Buiten de krijtstrepen begeeft zich een supralapsarisme dat de zonde verklaarbaar maakt met het oog op de verwerkelijking van Gods raadsbesluiten. Wie stelt dat God besloot de mens te laten vallen om zo zowel zijn rechtvaardigheid te kunnen verheerlijken in de verdoemenis van velen, als zijn genade in de verlossing van anderen, miskent de absurditeit van het kwaad. God krijgt dan onbedoeld, maar onvermijdelijk het image een harteloze programmeur te zijn. Echter, ook het infralapsarisme raakt gemakkelijk buiten het hinkelhok. Het is minder consequent dan het supralapsarisme door eerder van een toelating dan van een verordinering van de zondeval te spreken. Het is echter de vraag of het concept van toelating ons wezenlijk verder helpt. Het is dan toch ook weer een permissio activa, want God moét het niet toelaten uit onmacht, maar wíl het toelaten uit vrije keus. Zowel ‘infra’ als ‘supra’ doen te weinig recht aan de blijvende paradox: God is niet verantwoordelijk voor het kwaad, maar wordt toch niet overvallen door het kwaad. Hier houdt ons vragen op en zet ons schuld belijden in. Dit belijden is de keerzijde van de erkenning van de onverklaarbaarheid van de zonde. Het Woord roept ons steeds terug van de reflectie tot de confessie.

Weerbaarheid
Met het inzicht van het geloof in de absurditeit van zonde hangt samen dat het nooit kan berusten in enige zondige status quo.

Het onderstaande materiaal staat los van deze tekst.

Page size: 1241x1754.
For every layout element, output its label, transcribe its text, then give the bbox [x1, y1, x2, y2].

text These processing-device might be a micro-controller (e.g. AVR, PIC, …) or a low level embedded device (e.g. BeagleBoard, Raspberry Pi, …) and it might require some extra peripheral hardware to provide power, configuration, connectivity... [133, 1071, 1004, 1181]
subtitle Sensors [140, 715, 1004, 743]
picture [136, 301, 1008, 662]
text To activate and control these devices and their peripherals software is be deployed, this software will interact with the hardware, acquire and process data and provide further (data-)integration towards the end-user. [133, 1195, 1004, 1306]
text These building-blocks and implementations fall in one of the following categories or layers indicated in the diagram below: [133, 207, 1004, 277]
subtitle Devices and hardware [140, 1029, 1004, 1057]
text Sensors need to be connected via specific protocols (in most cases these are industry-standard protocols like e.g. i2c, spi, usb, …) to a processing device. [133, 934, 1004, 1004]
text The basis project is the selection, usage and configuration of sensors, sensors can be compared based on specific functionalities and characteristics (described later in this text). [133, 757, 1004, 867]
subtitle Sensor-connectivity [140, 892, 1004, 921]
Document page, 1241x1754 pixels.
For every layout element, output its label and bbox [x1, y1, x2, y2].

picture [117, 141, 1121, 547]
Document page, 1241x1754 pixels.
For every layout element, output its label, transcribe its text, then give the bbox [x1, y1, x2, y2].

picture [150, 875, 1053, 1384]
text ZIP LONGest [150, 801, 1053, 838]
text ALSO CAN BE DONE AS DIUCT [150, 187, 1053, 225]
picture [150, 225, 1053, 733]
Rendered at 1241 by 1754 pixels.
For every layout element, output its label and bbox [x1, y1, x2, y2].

Juist dat inzicht leidt tot weerbaarheid. Prof. dr. H. Berkhof placht indertijd tijdens zijn colleges dogmatiek in Leiden uit te roepen dat de opwekking van Christus opgewekt maakt en de opstanding van Christus opstandig. Met een variatie op die woorden kan worden gezegd dat het zicht op de absurditeit van de zonde ons tegelijkertijd opgewekt en opstandig maakt. Opgewekt omdat de zonde die nooit door God bedoeld is uiteindelijk niet zal overleven in Gods nieuwe wereld. Opstandig omdat de zonde die er niet bij hoort voorshands telkens de kop blijft opsteken. Deze opstandige opgewektheid en opgewekte opstandigheid vormen het geheim van de christelijke weerbaarheid op het front tegen de zonde in al haar gestalten en manifestaties. Dit is geen weerbaarheid in eigen kracht. Het is de weerbaarheid van de weerlozen. Het geheim van de volharding in de strijd tegen de zonde ligt in het onderpand van de Geest, waardoor wij in het geloof van de overwinning in Christus verzekerd zijn.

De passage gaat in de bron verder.